I visited a church once in which they spent much of the class time talking about "those people" on Medicare, taking their tax money and having babies (someone's suggestion was that we sterilize a woman after her first baby on Medicare. Yeah.). I'd like to tell you: "those people" deserve health care too. Their children deserve good medical treatment just as much as my babies do. The working husbands who have jobs without health care flat-out CANNOT pay for it. The women are covered when they're pregnant, but that's about it. They all deserve to not make the choice about whether to go to the doctor or feed their families. That's not a hypothetical choice, by the way, but a real one we see all the time. It's rent, groceries or health care. Guess which one they pick? "Those people" are dealing with a system so jacked up that we, the American friends, have spent up to 20 hours on the phone on one day with Medicaid being looped back and forth to the exact same people. I speak English and I don't know what's going on most of the time. I'm getting my doctorate and I can't figure out most of those forms. How people who don't speak English are supposed to navigate this system is absolutely beyond me.

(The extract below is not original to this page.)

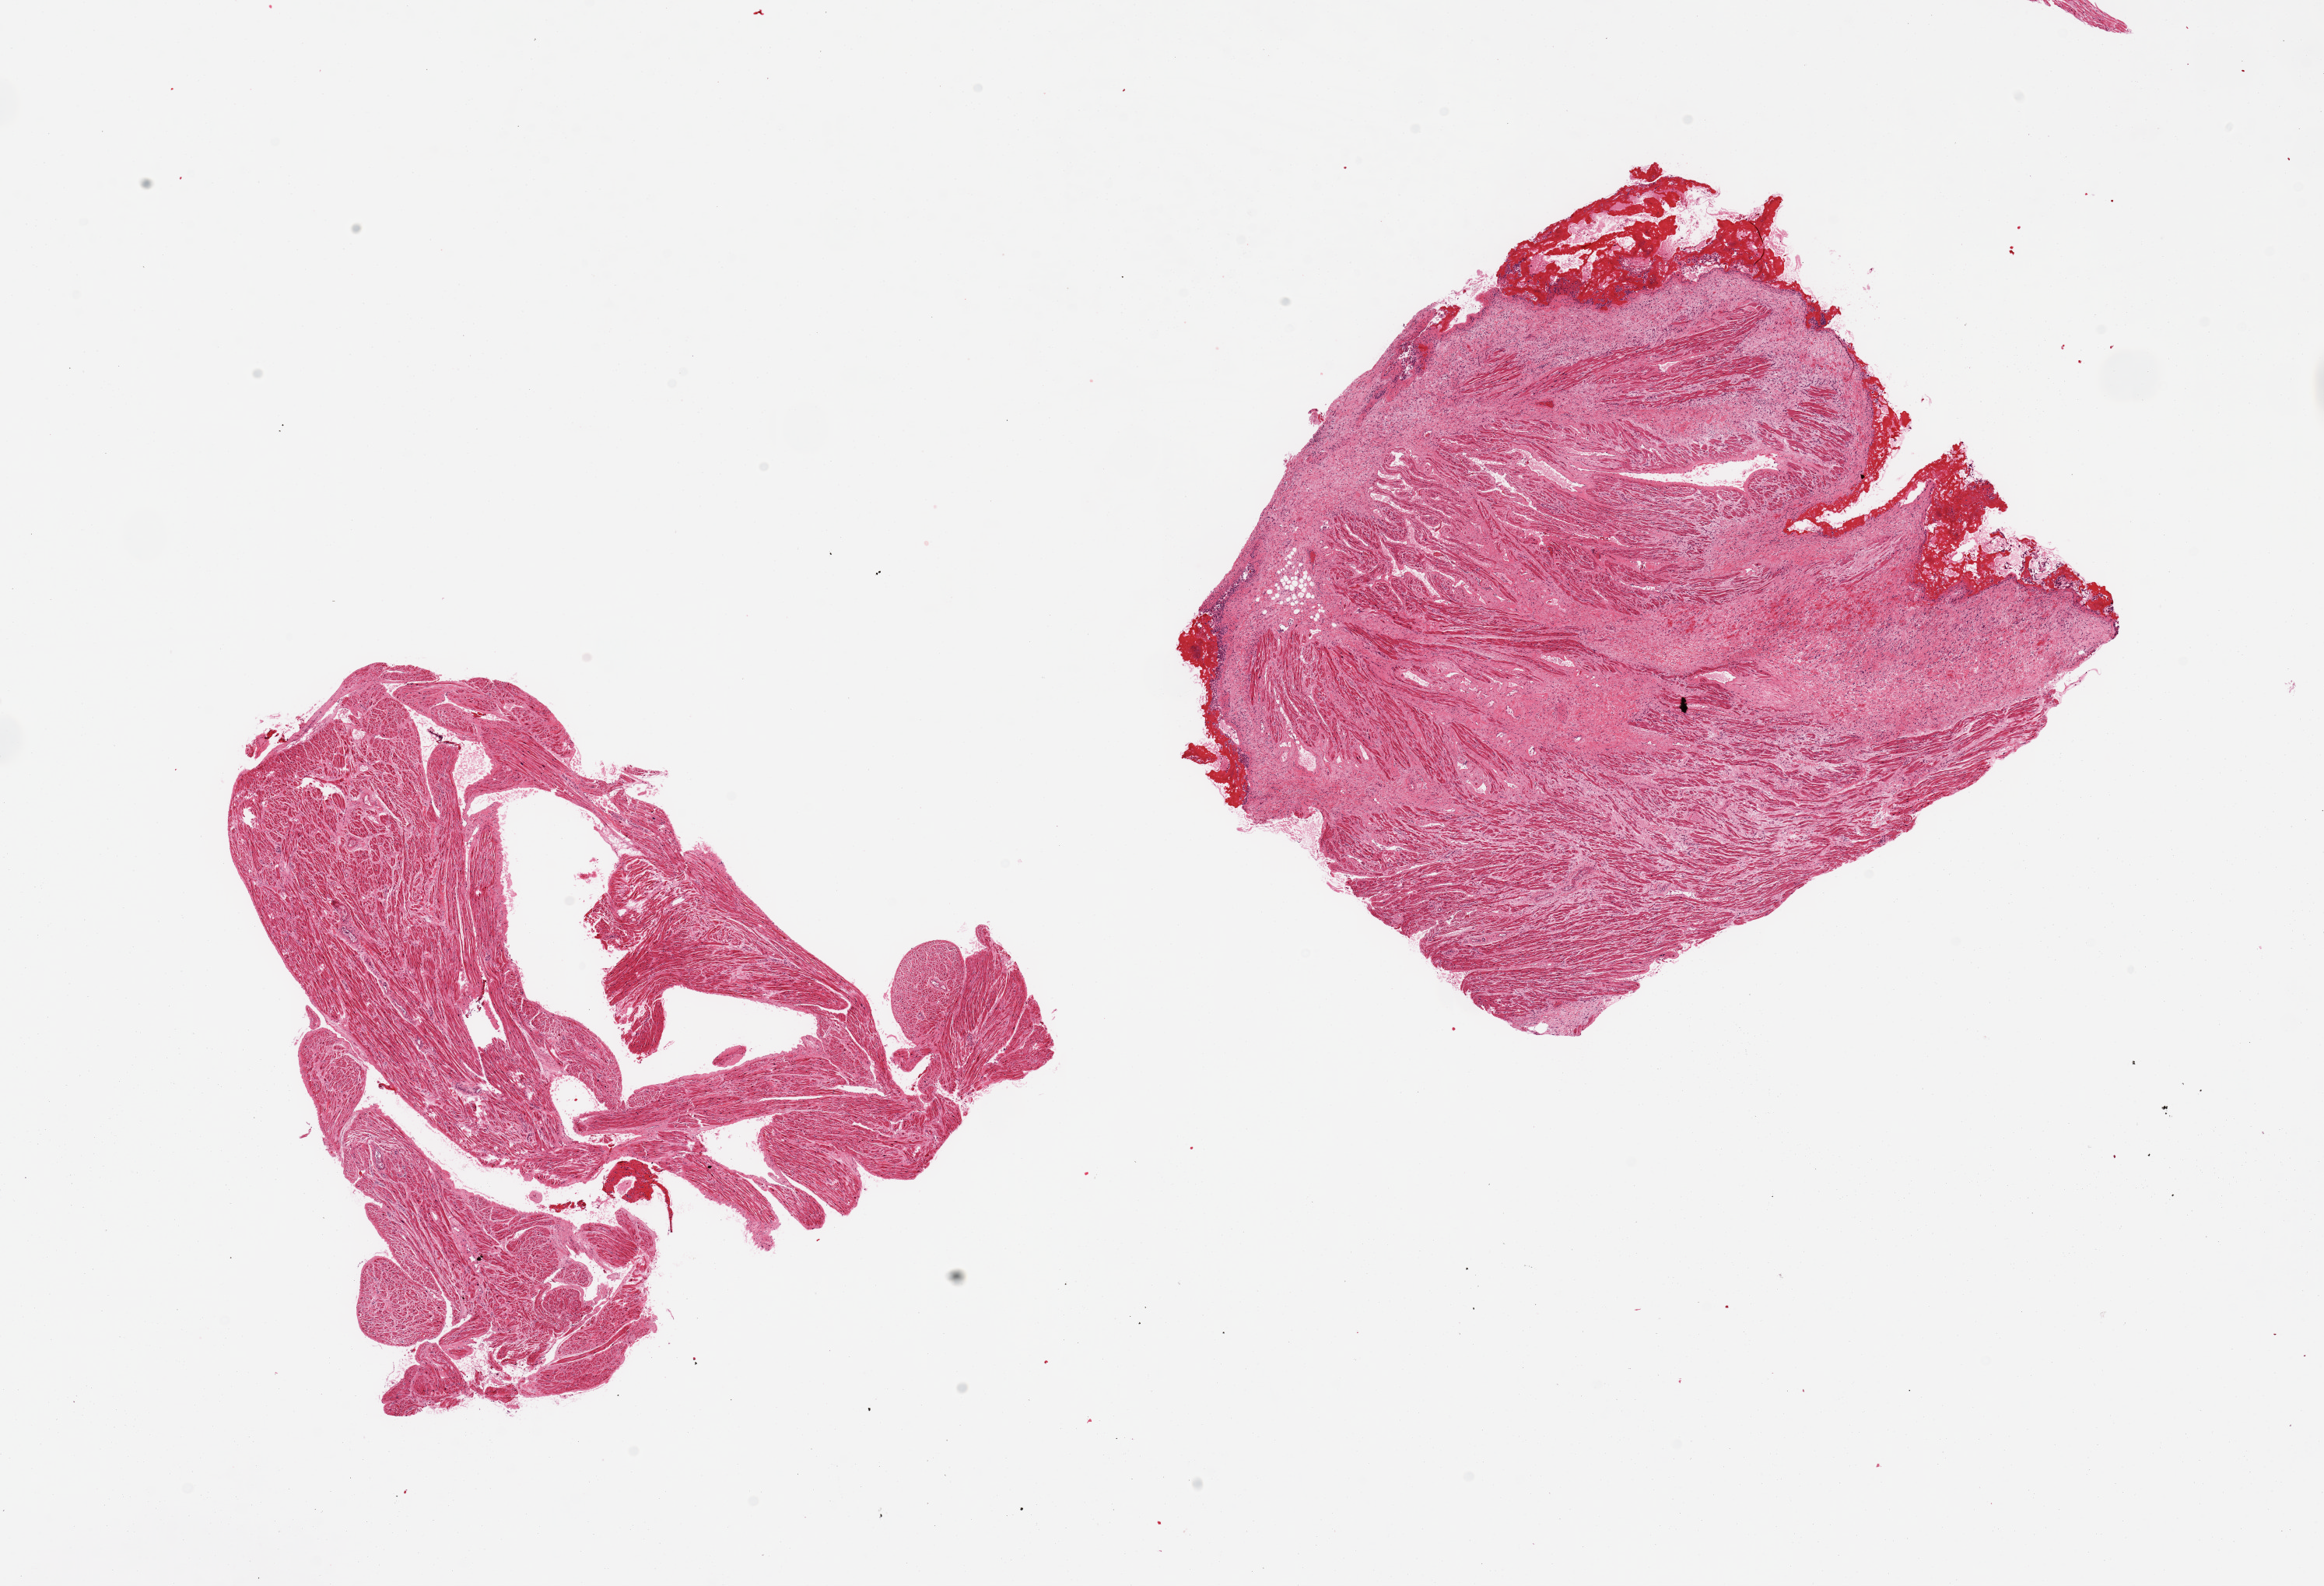
Whole-slide image, hematoxylin and eosin (H&E) stain — a low-resolution overview of the entire scanned area, about 23.6 x 16.1 mm; PAXgene-fixed paraffin-embedded (PFPE) section; sampled site (target tissue): auricular appendage; donor tissue sample. Donor sex: female.
Reviewer comment on this tissue sample: 2 pieces; fibromuscular tissue without extraneous fat.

I don't know the answers (I suspect they're not political), but this is more than a debate, these are real life people who really just need medical coverage. So if you'd like to have a rhetorical conversation about health care, great. I suggest, however, that you come spend a day in their shoes first. Meeting their basic human needs is something all of us, Christian or otherwise, should be passionate about.

(If you disagree with me, these are Jessica's opinions, not necessarily those of everyone at Hill Country Hill Tribers, but we're all pretty sad and ticked off at how hard things are for the working poor, so it just might be!)


  1. Yes, yes. I would love for people making policy decisions to walk a mile in these (new American) shoes.

  2. Thanks for your really honest and thoughtful post Jessica. This is a subject I have struggled so much with over the past three years. It's so sad to me that in the "land of opportunity" there are only "opportunities" for those who can show you the money. Having lived in a place where everyone, regardless of where they were born, how much the make or anything else is able to receive a basic need like medical care it makes me so sad that we have decided to make it a luxury here in America. I have high hopes that through your work and others like it we are able to change our attitude and truly live like Jesus would have us live.